Although this sandbox model has already been adopted internationally, with countries such as the EU, USA, Japan and Singapore running similar systems to speed up the safe deployment of AI, the AI Growth Lab appears to go further than previous uses in the UK as it is intended to be on a much larger scale, across the economy. The details are yet to be worked out, with a call for evidence seeking views on issues such as whether it should be run centrally by Government or whether individual regulators should run their own sandboxes.
One possibility put forward is that if certain rules are identified through this pilot as being unnecessary or causing an unjustified regulatory barrier, then there may be permanent changes made, potentially using streamlined powers. This suggests the Government may consider bypassing the normal routes for amending regulation or legislation which could give rise to a whole range of issues. Importantly, there will be some "red lines", ie certain rules that should never be relaxed or removed, for example in the areas of consumer protection, safety and human rights, and the call for evidence questions where these red lines should be drawn.
The call for evidence also seeks views on what level of scrutiny is appropriate for oversight of the sandbox, and has suggested primary legislation could give ministers a power to create individual sandboxes via secondary legislation. This secondary legislation would enable time-limited, targeted modifications to specified sectoral regulations if they are hindering AI adoption. In turn, licences for participant firms in the sandbox would specify innovation-specific safeguards, monitoring and restrictions. To those in regulated industries, such a model may sound strikingly familiar – which begs the question, how innovative and different will this proposed system for regulation of AI really be?
Conclusion
The rapid advancement, adoption and influence of AI presents challenges which require the quick adaptation of existing regulatory frameworks, or the formulation of new systems. Recent pilot initiatives are trying to approach regulatory and legislative change in a new way by promoting dialogue, cross-regulatory collaboration and adaptability to ensure that regulations impose safeguards without hindering innovation.

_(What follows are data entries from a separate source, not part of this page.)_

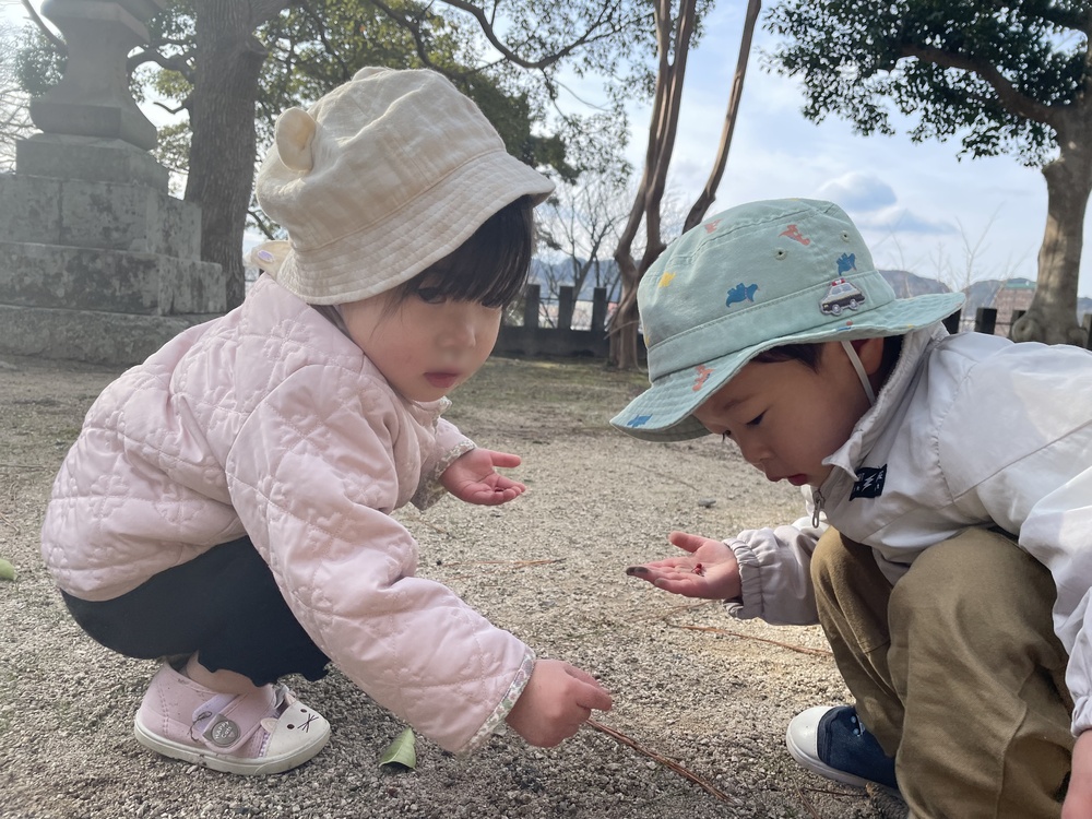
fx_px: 820
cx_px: 546
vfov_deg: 53.1
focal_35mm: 26
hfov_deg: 67.3
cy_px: 410
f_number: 1.6
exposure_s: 1/1350
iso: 32
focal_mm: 4.2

Many fundamental questions remain to be answered, such as the role that we want AI to play in our society, the level of risk we are willing to take in the name of innovation and how regulation hopes to keep up with technological developments. Effective pilots have been lauded on the basis that if this collaborative, adaptive and industry-based approach to regulation is effective, it may present an opportunity to change the way we approach regulation itself. But a small scale pilot under tightly controlled conditions is rather different to wholescale regulation. As the suggestions around the AI Growth Lab demonstrate, it may not be that easy to come up with truly new models of regulation that can achieve the magic balance between innovation and oversight. Perhaps someone should ask Gen AI?